Most research will affect all population groups. In order to contribute to the pool of generalizable knowledge, investigators are required to include the widest possible range of population groups in the research. However, sometimes minorities are subject to a different risk. For example, some research pertains to conditions such a sickle cell anemia or Tay Sachs disease that specifically affect only a few minority groups. Other research focuses on characteristics of diseases or effectiveness of therapies in particular populations ( e.g., HIV transmission, treatment for hypertension), and may concern conditions or disorders that disproportionately affect a certain racial or ethnic group. Exclusion or inappropriate representation of these groups, by design or inadvertence, would be unjust. Further, to the extent that participation in research offers direct benefits to the subjects (in HIV research, for example, the receipt of a promising new drug), under-representation of minorities denies them, in a systematic fashion, the opportunity for direct benefit. A glaring example of this type of research abuse of minority population's bearing the burden of research can be found in the United States Public Health Service Tuskegee Study of Untreated Syphilis in the Negro Male (Tuskegee Syphilis study), in which a group of African-American men suffering from syphilis were left untreated, despite the availability of penicillin, in order to study the natural course of the disease. Due to these concerns, the Federal regulations require that research design include diverse populations.
The Department of Health and Human Services recognizes that certain populations may require additional protections because they are economically or educationally disadvantaged. The IRB will attempt to safeguard every subject's rights and welfare by making sure that any possible coercion or undue influence is eliminated (e.g., compensation that is not commensurate with risk, discomfort, or inconvenience involved, or recruiting in institutional settings where voluntary participation might be compromised).
Subjects with a terminal illness may be willing to "try anything" that might offer hope of either a cure or a slowing of the disease process. Others, aware that nothing further can be done to cure their disease, might fear abandonment by the medical establishment and agree to participate in research as a means of maintaining contact with physicians expert in treating their condition.
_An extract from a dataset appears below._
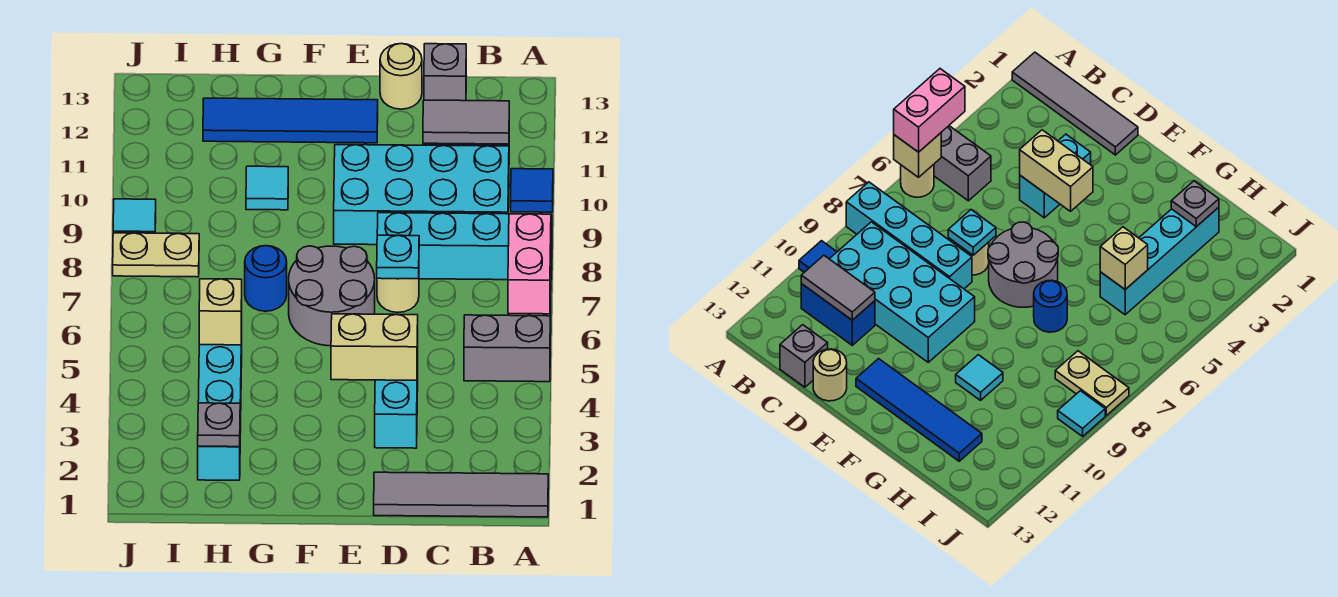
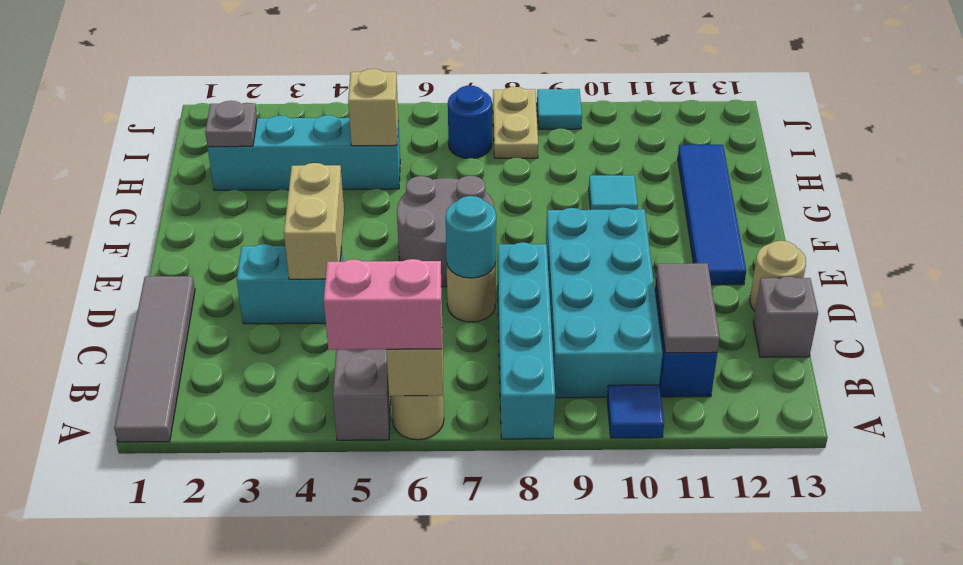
cyan plate D7 level 2 -> cyan round brick D7 level 2
blue round brick G7 level 1 -> blue round brick I7 level 1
On the other hand, many terminally ill individuals are willing to submit to considerable discomfort and risk for the possible benefit of future subjects suffering from the same condition, and will volunteer for Phase I clinical trials or basic research about their particular condition in hopes of helping other, similarly situated subjects in the future.
Investigators should be sensitive to these matters and explain with care and clarity the likelihood (or lack thereof) that research subjects will experience any personal medical benefit from their participation in a particular study. This is especially important in Phase I drug studies, since the research is designed to evaluate a potential treatment for their illness and as a result, may obscure the fact that the dosage subjects will be given is not expected to produce a therapeutic result. At the same time, it is important not to treat terminally ill subjects as incompetent or incapable of autonomous decision-making, just because they are critically ill.